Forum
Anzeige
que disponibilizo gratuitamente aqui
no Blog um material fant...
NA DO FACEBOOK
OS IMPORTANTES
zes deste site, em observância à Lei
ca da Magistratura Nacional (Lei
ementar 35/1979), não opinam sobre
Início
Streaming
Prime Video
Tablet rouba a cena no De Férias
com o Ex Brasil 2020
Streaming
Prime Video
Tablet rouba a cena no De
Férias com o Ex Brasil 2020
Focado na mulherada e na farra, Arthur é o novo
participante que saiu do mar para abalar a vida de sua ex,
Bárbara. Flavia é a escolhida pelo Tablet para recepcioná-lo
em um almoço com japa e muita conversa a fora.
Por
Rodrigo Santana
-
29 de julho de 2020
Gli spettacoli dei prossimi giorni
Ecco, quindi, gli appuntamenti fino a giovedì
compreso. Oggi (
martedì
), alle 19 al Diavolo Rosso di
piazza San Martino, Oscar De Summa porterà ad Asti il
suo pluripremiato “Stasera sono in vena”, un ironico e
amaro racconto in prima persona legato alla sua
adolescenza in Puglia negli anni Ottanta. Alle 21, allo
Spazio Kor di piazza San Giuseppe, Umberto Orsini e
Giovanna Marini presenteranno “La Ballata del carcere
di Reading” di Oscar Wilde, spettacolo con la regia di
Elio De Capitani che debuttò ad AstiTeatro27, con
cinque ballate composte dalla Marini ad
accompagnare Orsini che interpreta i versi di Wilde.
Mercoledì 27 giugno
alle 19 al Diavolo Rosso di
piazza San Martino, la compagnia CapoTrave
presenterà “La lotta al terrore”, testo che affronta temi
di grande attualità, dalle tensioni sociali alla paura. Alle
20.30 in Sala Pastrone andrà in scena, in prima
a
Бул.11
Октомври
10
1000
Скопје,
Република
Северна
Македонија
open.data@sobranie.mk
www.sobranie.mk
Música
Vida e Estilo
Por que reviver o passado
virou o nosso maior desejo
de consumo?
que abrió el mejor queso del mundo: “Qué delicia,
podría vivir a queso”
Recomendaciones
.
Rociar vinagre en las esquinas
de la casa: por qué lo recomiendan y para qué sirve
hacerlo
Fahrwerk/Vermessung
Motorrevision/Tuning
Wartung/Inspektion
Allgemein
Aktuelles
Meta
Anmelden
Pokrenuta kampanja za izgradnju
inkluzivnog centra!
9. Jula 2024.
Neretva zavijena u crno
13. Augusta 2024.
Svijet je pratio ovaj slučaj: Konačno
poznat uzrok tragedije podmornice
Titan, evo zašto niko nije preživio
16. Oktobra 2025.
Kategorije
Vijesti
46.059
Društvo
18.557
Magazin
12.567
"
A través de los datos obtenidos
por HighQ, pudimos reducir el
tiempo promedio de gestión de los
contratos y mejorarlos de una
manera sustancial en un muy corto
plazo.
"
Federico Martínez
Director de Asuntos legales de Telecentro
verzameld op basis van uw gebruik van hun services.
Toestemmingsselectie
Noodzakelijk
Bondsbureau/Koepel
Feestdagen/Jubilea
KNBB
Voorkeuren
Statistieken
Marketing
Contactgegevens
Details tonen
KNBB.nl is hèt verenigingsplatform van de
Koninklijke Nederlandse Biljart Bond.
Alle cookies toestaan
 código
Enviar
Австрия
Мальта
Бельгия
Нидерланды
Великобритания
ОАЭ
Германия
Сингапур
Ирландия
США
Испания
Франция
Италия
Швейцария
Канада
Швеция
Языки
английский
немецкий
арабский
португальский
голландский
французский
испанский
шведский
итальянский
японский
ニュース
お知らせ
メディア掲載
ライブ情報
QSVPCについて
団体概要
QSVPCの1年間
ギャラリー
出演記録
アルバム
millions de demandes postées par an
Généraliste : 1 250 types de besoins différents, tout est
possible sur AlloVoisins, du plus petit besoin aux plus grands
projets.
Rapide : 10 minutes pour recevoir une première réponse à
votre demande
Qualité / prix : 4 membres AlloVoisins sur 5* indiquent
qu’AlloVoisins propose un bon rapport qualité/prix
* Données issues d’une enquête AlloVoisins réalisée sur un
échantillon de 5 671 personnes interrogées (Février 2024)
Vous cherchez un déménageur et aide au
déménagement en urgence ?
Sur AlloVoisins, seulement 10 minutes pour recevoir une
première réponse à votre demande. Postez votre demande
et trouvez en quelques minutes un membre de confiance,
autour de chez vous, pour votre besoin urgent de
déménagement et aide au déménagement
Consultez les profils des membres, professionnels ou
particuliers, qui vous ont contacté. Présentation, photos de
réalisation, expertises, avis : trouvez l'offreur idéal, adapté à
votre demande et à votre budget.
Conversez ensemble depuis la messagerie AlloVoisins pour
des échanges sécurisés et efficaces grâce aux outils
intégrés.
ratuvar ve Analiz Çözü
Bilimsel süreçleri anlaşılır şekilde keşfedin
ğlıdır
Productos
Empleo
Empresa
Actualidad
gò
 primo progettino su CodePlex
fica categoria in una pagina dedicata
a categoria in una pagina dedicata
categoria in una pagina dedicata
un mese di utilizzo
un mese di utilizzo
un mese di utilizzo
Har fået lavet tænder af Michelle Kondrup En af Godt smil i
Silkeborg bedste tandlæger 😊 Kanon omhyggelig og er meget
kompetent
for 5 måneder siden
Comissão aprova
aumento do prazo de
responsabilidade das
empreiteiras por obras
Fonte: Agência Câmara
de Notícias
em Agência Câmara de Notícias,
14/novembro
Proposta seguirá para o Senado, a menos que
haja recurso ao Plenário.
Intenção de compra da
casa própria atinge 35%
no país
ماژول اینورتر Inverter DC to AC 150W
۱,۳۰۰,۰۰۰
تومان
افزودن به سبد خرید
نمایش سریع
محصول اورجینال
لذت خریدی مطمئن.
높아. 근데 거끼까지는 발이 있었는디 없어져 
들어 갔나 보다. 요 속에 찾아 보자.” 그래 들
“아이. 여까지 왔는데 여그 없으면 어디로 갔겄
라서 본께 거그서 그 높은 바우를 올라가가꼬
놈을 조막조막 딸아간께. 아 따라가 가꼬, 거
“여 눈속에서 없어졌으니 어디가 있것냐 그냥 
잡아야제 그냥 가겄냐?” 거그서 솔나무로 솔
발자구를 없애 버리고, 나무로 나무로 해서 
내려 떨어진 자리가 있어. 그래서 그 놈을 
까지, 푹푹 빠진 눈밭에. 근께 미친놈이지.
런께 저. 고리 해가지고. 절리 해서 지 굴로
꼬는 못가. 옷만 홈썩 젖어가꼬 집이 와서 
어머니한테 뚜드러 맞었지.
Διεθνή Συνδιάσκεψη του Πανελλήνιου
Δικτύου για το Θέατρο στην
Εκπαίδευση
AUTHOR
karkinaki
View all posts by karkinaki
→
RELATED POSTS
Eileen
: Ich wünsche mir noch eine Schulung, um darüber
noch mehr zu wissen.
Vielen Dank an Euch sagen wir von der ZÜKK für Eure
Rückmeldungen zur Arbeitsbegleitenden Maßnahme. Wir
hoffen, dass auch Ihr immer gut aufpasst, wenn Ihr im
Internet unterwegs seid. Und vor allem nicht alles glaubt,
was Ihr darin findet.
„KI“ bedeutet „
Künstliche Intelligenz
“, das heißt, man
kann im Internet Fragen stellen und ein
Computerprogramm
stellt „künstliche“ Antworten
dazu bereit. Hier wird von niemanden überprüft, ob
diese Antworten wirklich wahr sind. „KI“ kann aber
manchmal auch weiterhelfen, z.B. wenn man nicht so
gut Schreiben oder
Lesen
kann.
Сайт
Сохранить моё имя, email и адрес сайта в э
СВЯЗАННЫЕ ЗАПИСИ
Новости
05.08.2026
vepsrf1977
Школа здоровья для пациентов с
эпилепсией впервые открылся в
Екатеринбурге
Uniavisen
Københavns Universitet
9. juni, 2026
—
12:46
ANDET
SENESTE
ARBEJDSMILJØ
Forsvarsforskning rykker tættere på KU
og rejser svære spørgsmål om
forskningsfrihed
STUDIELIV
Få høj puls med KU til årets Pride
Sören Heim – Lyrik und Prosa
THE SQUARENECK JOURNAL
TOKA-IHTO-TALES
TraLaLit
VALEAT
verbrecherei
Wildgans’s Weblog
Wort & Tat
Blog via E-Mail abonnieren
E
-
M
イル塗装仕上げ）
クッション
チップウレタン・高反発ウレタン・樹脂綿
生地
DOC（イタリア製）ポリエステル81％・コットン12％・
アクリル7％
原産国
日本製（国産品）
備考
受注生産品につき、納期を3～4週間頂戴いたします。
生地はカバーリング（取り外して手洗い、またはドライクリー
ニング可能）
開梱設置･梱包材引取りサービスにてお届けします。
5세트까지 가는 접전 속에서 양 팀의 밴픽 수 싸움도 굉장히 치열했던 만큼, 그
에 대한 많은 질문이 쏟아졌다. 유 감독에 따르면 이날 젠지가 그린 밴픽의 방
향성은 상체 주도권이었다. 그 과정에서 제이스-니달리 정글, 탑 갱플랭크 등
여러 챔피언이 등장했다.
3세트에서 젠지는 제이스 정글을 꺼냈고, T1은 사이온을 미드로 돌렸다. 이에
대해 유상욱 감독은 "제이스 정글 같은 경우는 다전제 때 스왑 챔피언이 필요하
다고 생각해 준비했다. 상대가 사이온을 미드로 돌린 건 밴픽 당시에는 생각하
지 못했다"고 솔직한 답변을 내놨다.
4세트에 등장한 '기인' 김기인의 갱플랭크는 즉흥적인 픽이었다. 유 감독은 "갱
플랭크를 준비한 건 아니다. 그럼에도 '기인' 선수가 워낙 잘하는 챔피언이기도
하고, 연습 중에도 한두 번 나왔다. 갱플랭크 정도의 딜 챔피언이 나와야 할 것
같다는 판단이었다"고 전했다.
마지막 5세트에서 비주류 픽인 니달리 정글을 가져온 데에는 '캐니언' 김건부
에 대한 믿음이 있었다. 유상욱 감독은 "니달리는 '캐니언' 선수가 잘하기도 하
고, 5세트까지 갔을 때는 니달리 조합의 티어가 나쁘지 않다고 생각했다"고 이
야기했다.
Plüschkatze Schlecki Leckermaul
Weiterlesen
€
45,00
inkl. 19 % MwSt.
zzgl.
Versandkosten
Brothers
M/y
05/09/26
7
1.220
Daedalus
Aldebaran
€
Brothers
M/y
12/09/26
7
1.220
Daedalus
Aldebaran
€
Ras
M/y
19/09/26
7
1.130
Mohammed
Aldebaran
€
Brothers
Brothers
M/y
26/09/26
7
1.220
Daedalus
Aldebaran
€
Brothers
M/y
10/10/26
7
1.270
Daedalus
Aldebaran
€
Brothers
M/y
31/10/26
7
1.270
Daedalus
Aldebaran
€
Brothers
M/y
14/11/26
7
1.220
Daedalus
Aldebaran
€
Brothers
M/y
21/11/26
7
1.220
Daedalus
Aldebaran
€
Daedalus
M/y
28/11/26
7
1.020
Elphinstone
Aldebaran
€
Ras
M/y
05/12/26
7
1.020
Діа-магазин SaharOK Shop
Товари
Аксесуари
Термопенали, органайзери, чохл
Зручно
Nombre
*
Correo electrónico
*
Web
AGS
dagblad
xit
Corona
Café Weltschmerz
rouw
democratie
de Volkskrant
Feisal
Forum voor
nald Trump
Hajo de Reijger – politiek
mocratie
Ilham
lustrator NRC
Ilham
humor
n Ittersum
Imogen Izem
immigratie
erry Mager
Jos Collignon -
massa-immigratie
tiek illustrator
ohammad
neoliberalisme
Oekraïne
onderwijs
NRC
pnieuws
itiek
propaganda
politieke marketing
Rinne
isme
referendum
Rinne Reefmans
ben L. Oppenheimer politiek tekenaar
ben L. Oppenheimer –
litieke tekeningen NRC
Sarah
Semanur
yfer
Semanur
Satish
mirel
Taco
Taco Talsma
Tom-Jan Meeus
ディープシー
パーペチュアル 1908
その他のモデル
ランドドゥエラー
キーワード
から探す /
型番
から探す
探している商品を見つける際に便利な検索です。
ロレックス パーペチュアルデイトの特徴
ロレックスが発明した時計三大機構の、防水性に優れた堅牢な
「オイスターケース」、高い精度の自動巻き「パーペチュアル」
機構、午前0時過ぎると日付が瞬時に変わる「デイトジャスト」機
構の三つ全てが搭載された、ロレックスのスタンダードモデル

________________

Go through the data above and copy each line in which "wenn" appears.

* Exercise solution
hoffen, dass auch Ihr immer gut aufpasst, wenn Ihr im
manchmal auch weiterhelfen, z.B. wenn man nicht so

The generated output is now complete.